EXERCISE INPUTS =>
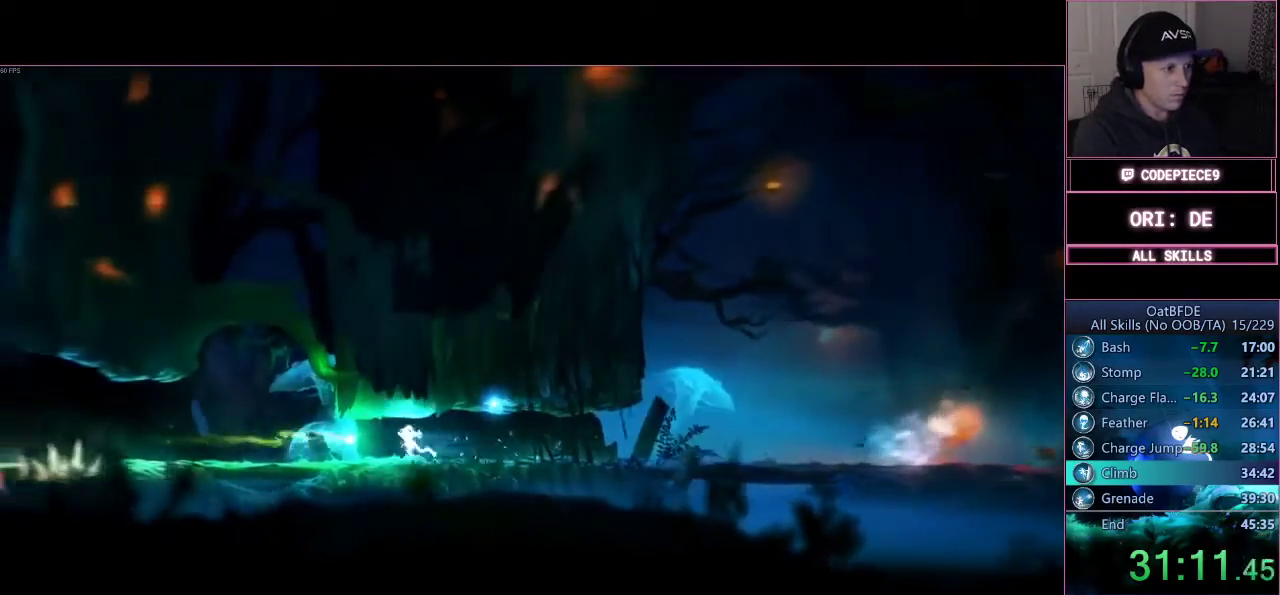
{"buttons": [], "left_stick": "left", "right_stick": "center", "events": [[300, "TRIANGLE", "up"]]}
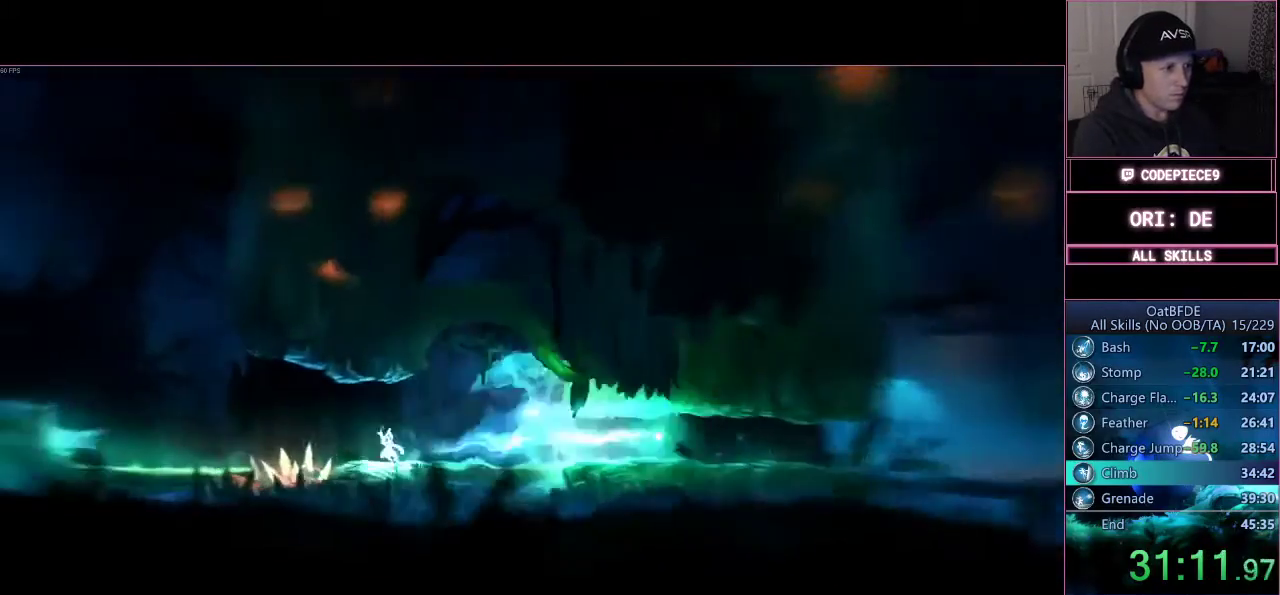
{"buttons": ["CROSS"], "left_stick": "left", "right_stick": "center", "events": [[167, "CROSS", "down"]]}
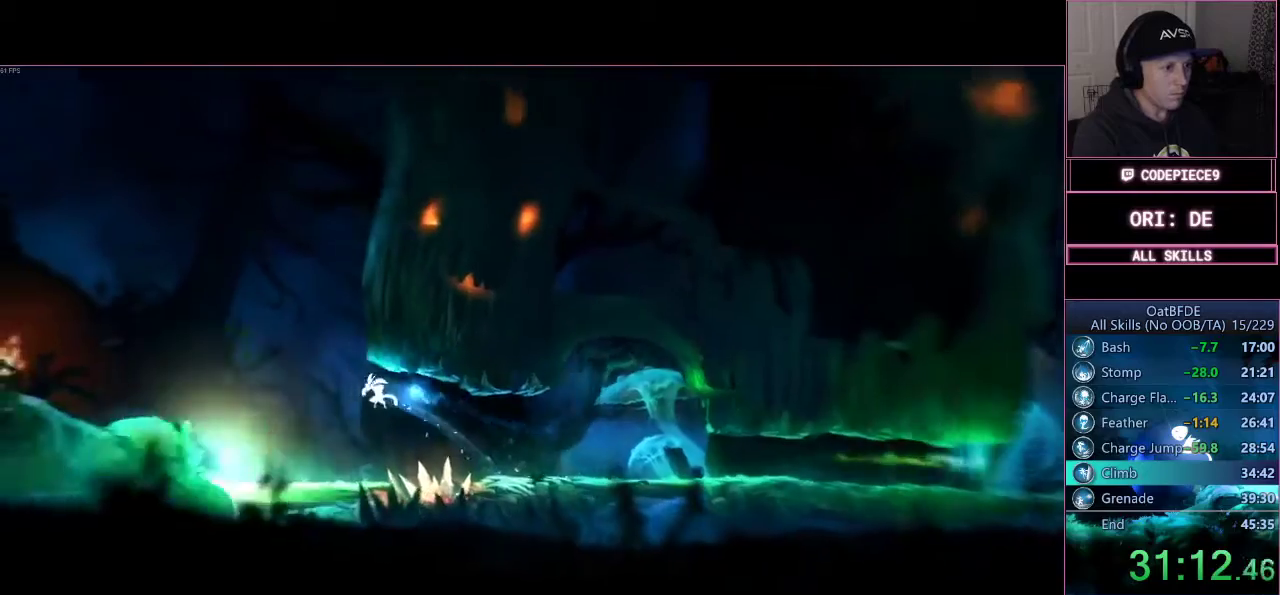
{"buttons": [], "left_stick": "center", "right_stick": "center", "events": [[33, "CROSS", "up"], [133, "left_stick", "center"], [200, "CROSS", "down"], [333, "CROSS", "up"]]}
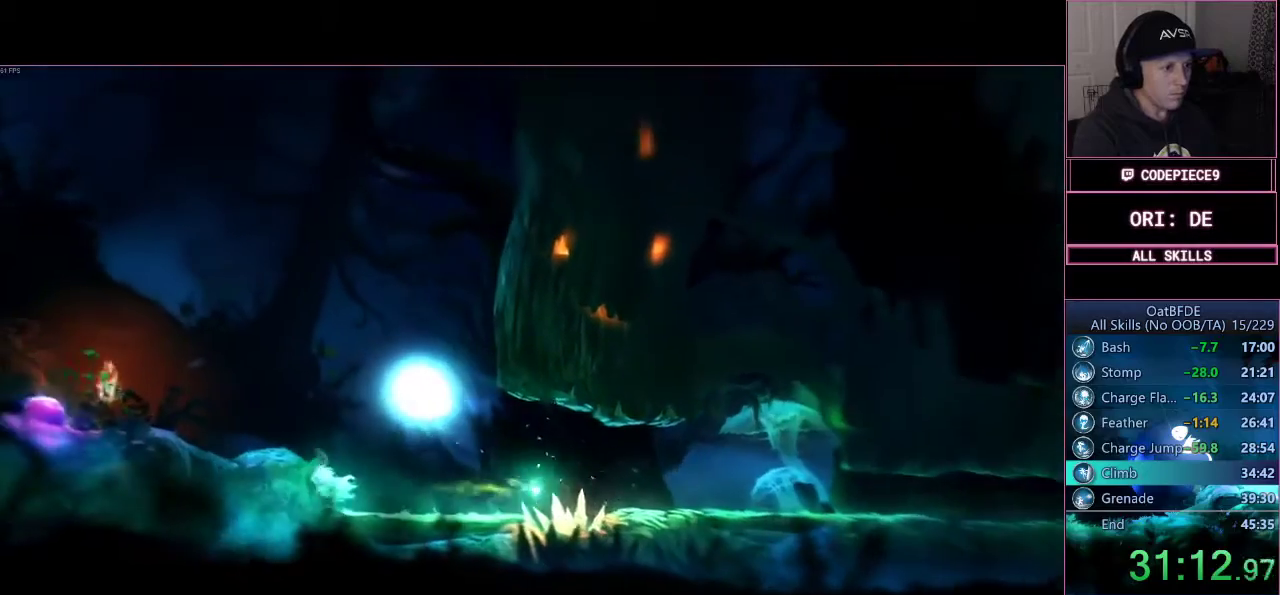
{"buttons": [], "left_stick": "center", "right_stick": "center", "events": []}
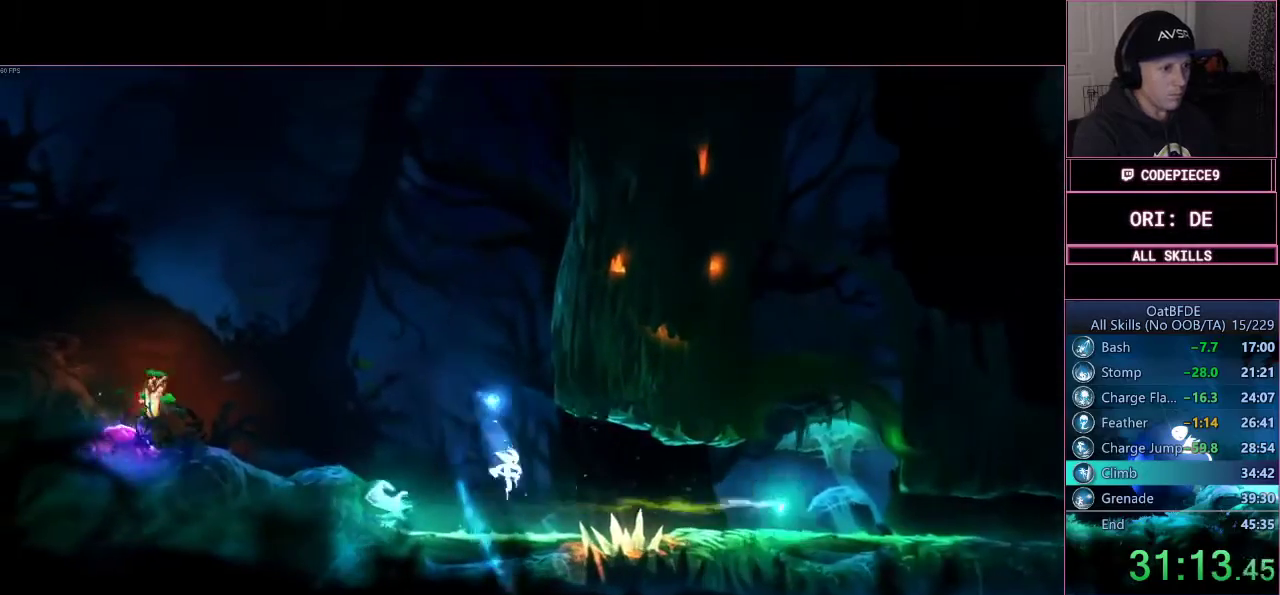
{"buttons": [], "left_stick": "left", "right_stick": "center", "events": [[67, "left_stick", "left"], [233, "CROSS", "down"], [500, "CROSS", "up"]]}
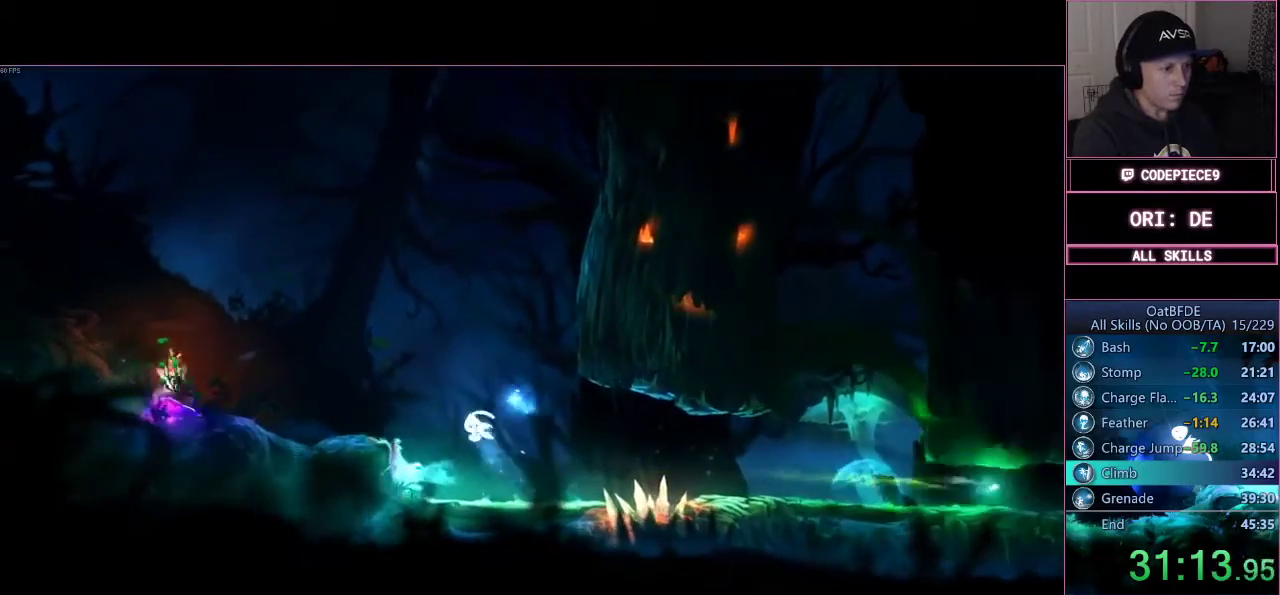
{"buttons": [], "left_stick": "left", "right_stick": "center", "events": [[33, "CROSS", "down"], [433, "CROSS", "up"]]}
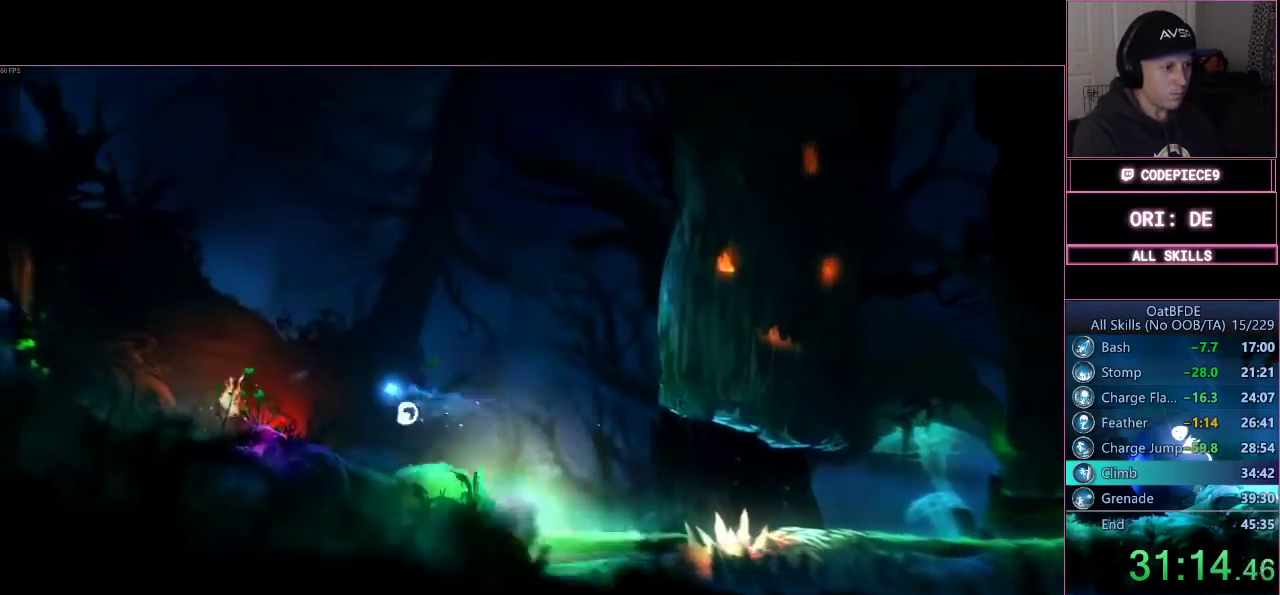
{"buttons": ["TRIANGLE"], "left_stick": "up-left", "right_stick": "center", "events": [[33, "left_stick", "up-left"], [233, "TRIANGLE", "down"]]}
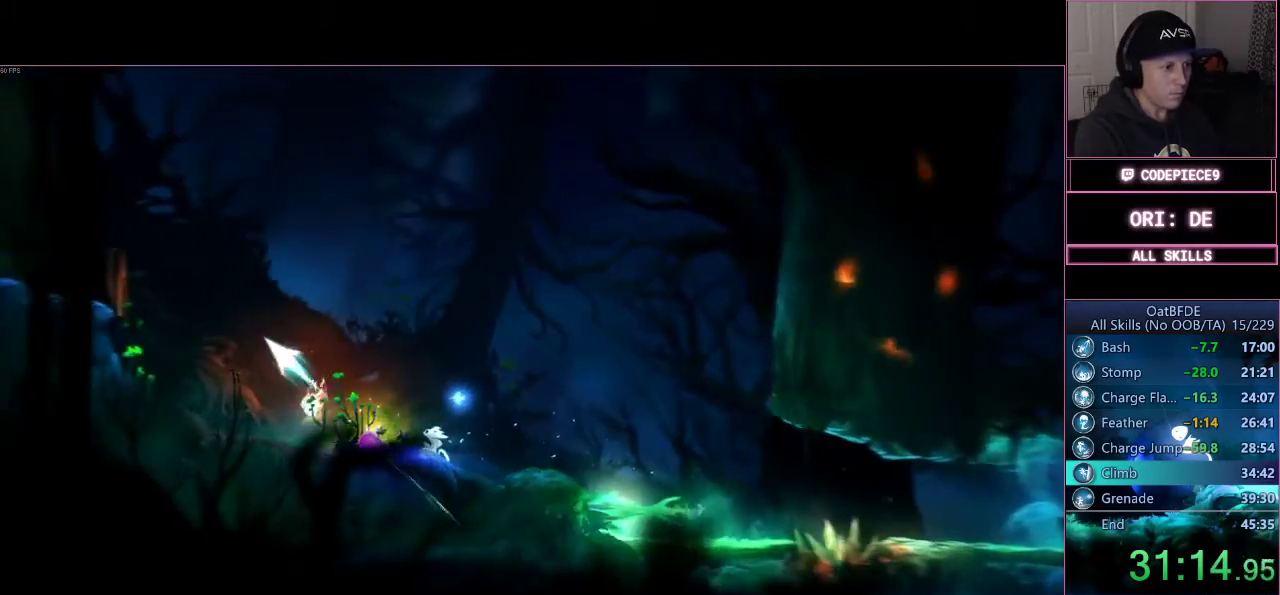
{"buttons": [], "left_stick": "up-left", "right_stick": "center", "events": [[100, "TRIANGLE", "up"]]}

INSTRUCTIONS TO FOLLOW => Without any of the pictures, repeat the entries above word for word.

YOUR RESPONSE =>
{"buttons": [], "left_stick": "left", "right_stick": "center", "events": [[300, "TRIANGLE", "up"]]}
{"buttons": ["CROSS"], "left_stick": "left", "right_stick": "center", "events": [[167, "CROSS", "down"]]}
{"buttons": [], "left_stick": "center", "right_stick": "center", "events": [[33, "CROSS", "up"], [133, "left_stick", "center"], [200, "CROSS", "down"], [333, "CROSS", "up"]]}
{"buttons": [], "left_stick": "center", "right_stick": "center", "events": []}
{"buttons": [], "left_stick": "left", "right_stick": "center", "events": [[67, "left_stick", "left"], [233, "CROSS", "down"], [500, "CROSS", "up"]]}
{"buttons": [], "left_stick": "left", "right_stick": "center", "events": [[33, "CROSS", "down"], [433, "CROSS", "up"]]}
{"buttons": ["TRIANGLE"], "left_stick": "up-left", "right_stick": "center", "events": [[33, "left_stick", "up-left"], [233, "TRIANGLE", "down"]]}
{"buttons": [], "left_stick": "up-left", "right_stick": "center", "events": [[100, "TRIANGLE", "up"]]}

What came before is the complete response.